The elections in the Congo were marked by surprises. Firstly, the fact that they actually took place. The longtime governor Joseph Kabila, who had been in power for almost 18 years, eventually postponed the electoral session for more than two years. Then the result: he won with Félix Thisekedi a candidate of opposition and not as expected the desired designated successor of President Kabila.
The African Union speaks of "serious doubts"
However, after the election commission's announcement of the winner, reporters leaked credible data that the elections had been manipulated. In reality, the other opposition candidate, Martin Fayulu, should have won. And clearly, with about 60 percent of the votes.
What emerged from the obvious thesis: Tshisekedi was chosen as the winner because he had a pact with the sovereign long-term Kabila. And last but not least, the violent reactions to the accusations of manipulation by the international community, especially the regional commissions. The African Union, which tends to remain silent when the elections on the continent are not entirely democratic, spoke of "serious doubts" about the election result and called for a recount.

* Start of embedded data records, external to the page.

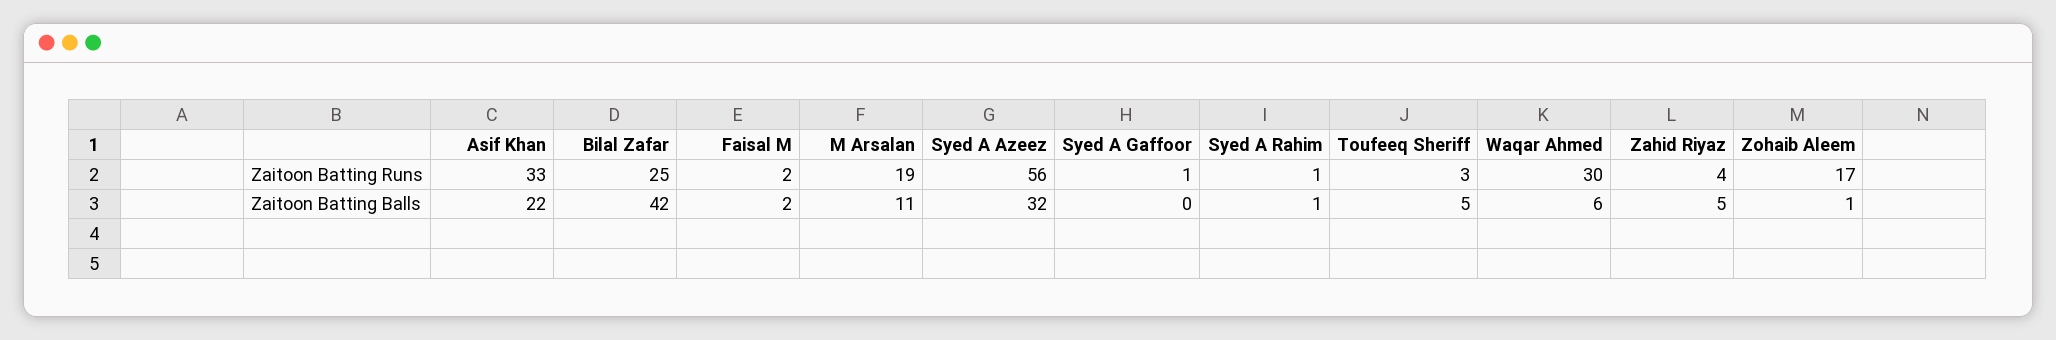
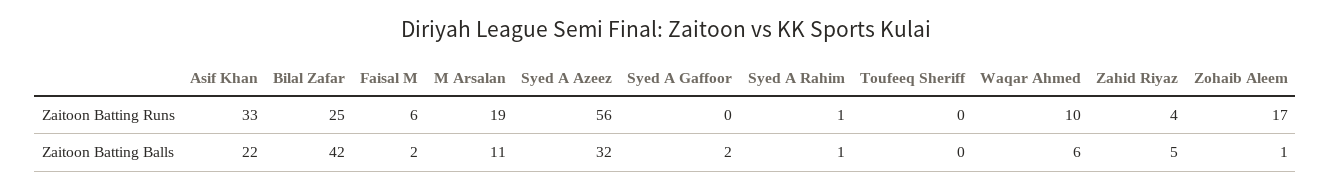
Faisal M, Zaitoon Batting Runs: 2 -> 6
Syed A Gaffoor, Zaitoon Batting Runs: 1 -> 0
Toufeeq Sheriff, Zaitoon Batting Runs: 3 -> 0
Waqar Ahmed, Zaitoon Batting Runs: 30 -> 10
Syed A Gaffoor, Zaitoon Batting Balls: 0 -> 2
Toufeeq Sheriff, Zaitoon Batting Balls: 5 -> 0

The Kabila system seems to have finally prevailed.
But the Supreme Court's decision to reject accusations by alleged electoral winner Martin Fayulu and to call his request for votes to be re-framed "absurd" was no surprise. The nine judges are considered loyal to the regime.

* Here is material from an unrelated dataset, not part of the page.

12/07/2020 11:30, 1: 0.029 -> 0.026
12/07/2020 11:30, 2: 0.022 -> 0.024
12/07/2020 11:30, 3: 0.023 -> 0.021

The Kabila system seems to have finally prevailed. Because even if it is the historical change of power, the end of the Kabila system should hardly be understood. How much Joseph Kabila will continue to pull the strings in the country depends on the strength of the new president of the Congo. Félix Thisekedi definitely does not have an easy start.
From the announcement of the election result, there were 34 dead
The former ruler, who probably owes much, is now a senator in his life. The former ruling party continues to dominate the parliament. The international community is opposed to it with reservations and perhaps an angry crowd in its own country.

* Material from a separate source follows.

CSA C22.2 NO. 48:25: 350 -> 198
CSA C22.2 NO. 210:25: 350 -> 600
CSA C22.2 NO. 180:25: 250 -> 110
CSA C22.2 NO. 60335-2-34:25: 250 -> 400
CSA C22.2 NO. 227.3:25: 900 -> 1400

In fact, when about two-thirds of the voters voted against the other opposition candidate, Martin Fayulu, there is a chance in the Congo, led by the elections, that voters dispel their displeasure over the Street. 34 people were killed from the election result. But today it is quiet in Congo-Kinshasa. Maybe it's another surprise.
Anna Lemmenmeier is from 2017 Corresponding Africa, The link will open in a new window from Radio SRF and lives in Nairobi, the capital of Kenya. Prior to that, he was a member of the commercial section of the SRF. He studied international relations, history and international law at the Universities of Bern, Geneva and Ghana.